Token-cost and latency reduction playbook for a academic grading prompt running on Gemini 2.5 Pro, judged by rubric scoring.
Token-cost and latency reduction playbook for a academic grading prompt running on DeepSeek-V3, judged by rubric scoring.
Token-cost and latency reduction playbook for a academic grading prompt running on Llama 3.1 405B, judged by G-Eval.
Token-cost and latency reduction playbook for a academic grading prompt running on Mistral Small 3, judged by G-Eval.
Token-cost and latency reduction playbook for a academic grading prompt running on o1, judged by Trulens feedback functions.

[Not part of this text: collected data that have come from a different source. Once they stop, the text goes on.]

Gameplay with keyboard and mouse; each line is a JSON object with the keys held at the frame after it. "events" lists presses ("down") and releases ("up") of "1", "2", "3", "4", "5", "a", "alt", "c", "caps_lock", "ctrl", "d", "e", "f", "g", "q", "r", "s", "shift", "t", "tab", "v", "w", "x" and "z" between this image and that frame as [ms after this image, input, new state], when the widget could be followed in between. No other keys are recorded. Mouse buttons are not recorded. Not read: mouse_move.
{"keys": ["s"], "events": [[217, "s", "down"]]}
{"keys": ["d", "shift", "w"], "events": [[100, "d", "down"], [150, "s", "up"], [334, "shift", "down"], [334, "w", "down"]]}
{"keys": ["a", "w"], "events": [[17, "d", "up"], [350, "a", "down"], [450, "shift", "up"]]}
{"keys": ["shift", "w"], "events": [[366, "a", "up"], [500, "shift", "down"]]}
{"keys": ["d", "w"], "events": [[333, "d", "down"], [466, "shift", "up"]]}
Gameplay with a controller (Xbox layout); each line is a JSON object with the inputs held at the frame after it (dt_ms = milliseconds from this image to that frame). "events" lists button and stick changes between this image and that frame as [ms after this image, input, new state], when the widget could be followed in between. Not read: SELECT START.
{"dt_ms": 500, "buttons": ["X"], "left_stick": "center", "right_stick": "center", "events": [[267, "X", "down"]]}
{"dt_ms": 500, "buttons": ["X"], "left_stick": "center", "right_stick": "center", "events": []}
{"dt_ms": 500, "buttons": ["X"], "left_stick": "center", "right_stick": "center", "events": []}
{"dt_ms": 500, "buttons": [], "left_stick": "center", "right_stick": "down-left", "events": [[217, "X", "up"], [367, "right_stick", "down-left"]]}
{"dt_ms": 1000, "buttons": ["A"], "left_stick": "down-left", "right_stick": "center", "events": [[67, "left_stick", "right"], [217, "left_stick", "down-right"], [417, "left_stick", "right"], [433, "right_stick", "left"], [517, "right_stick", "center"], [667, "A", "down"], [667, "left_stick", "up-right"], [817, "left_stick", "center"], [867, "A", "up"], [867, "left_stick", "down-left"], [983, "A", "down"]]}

Token-cost and latency reduction playbook for a academic grading prompt running on o3, judged by Trulens feedback functions.
Token-cost and latency reduction playbook for a academic grading prompt running on Grok 3, judged by DeepEval metrics.
Token-cost and latency reduction playbook for a academic grading prompt running on GPT-4o, judged by promptfoo assertions.
Token-cost and latency reduction playbook for a academic grading prompt running on Claude 3.5 Sonnet, judged by promptfoo assertions.
Token-cost and latency reduction playbook for a academic grading prompt running on Claude 4 Sonnet, judged by embedding distance.
Token-cost and latency reduction playbook for a academic grading prompt running on Claude Opus 4.5, judged by embedding distance.
Token-cost and latency reduction playbook for a academic grading prompt running on Gemini 2.5 Pro, judged by tool-call accuracy.